Spinning is like basic bike-riding but with a lot of resistance. The kick is that one rarely sits on the bike, making it a trillion times more strenuous. I’m sure at some points of the workout I’m going to have a heart attack or pass out―all I want to do is sit down, but I push myself as hard as I can not do. The instructor, Isabelle, has us take turns peddling as fast as we can while the rest of the class chants our name and encourages us to go faster―exactly what I was hoping wouldn’t happen. An hour later, my legs are so jittery from the peddling that I have a hard time getting off the bike and standing up.

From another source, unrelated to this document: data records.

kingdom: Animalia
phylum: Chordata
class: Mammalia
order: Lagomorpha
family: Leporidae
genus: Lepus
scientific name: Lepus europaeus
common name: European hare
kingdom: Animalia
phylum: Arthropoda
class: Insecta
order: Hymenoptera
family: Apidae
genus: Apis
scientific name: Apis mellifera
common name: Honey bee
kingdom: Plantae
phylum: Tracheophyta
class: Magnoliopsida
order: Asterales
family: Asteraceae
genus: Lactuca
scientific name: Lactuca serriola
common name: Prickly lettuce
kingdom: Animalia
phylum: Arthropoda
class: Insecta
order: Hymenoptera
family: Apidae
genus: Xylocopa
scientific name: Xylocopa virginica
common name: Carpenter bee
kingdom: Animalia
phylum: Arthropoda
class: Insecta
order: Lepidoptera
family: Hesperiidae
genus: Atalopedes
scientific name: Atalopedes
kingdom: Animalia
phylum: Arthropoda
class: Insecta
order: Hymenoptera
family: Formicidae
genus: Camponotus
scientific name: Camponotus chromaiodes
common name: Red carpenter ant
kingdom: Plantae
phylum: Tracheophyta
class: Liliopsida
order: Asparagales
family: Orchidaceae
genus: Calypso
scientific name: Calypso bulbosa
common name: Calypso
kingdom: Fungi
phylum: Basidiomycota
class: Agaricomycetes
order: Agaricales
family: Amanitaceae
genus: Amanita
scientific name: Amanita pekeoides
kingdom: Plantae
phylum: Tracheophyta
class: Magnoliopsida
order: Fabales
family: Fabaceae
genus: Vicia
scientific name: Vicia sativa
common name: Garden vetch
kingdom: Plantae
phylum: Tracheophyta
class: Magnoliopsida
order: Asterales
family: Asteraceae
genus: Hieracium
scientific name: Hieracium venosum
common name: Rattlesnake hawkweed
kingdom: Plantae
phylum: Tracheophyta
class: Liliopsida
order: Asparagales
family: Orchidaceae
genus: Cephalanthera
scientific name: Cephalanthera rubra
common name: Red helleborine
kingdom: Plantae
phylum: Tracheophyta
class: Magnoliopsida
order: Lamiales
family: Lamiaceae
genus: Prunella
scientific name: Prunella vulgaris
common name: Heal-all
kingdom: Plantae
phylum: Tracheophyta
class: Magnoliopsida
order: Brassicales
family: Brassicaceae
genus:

I heave my body to the locker room, this time not paying any attention (or caring) about supermodels, Arnold Schwarzeneggers, or naked grannies. I throw my water bottle and towel into my bag and get my mom to pick me up from the gym; I have no energy left to walk home.

Sitting outside of the gym waiting for my mom, I contemplate the morning, and a strange feeling of belonging comes over me. The two other women from my spinning class walk through the doors, laughing and making plans for lunch. They both smile and wave goodbye to me, and suddenly, it doesn’t matter that I had to wake up early on a Friday morning and walk through snow to get to a place where I was flashed and intimidated. It doesn’t matter that I felt out of place, embarrassed and exhausted. My legs are aching and I’m not sure how I’m going to get into the car when my lift finally arrives. I wave back at them, smiling, and yell “See you next Friday!”